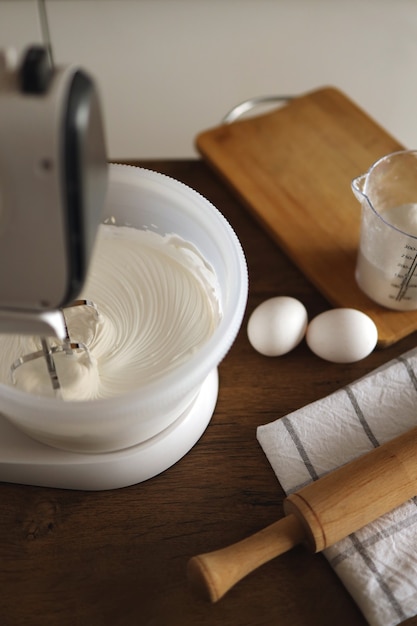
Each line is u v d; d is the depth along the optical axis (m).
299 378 0.67
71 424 0.49
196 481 0.61
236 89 1.29
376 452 0.57
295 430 0.62
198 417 0.61
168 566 0.57
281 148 0.84
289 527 0.54
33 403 0.49
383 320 0.71
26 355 0.57
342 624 0.54
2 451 0.59
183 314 0.65
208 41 1.27
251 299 0.73
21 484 0.61
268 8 1.26
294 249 0.75
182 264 0.68
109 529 0.59
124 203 0.66
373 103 1.24
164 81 1.29
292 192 0.80
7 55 0.34
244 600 0.55
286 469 0.61
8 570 0.57
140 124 1.30
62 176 0.34
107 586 0.56
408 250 0.64
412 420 0.63
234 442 0.64
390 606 0.53
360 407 0.63
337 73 1.28
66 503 0.60
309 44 1.28
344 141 0.85
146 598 0.56
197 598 0.56
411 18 1.27
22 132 0.33
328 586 0.56
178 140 1.30
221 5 1.25
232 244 0.58
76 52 1.27
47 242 0.37
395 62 1.27
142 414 0.50
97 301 0.65
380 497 0.54
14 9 1.24
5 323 0.43
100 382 0.60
────────────────────────────────────────
Activity:
The lines from the one containing "411 18 1.27" through the final line of the entries above are to be printed exactly, with nothing added.

Expected output:
411 18 1.27
22 132 0.33
328 586 0.56
178 140 1.30
221 5 1.25
232 244 0.58
76 52 1.27
47 242 0.37
395 62 1.27
142 414 0.50
97 301 0.65
380 497 0.54
14 9 1.24
5 323 0.43
100 382 0.60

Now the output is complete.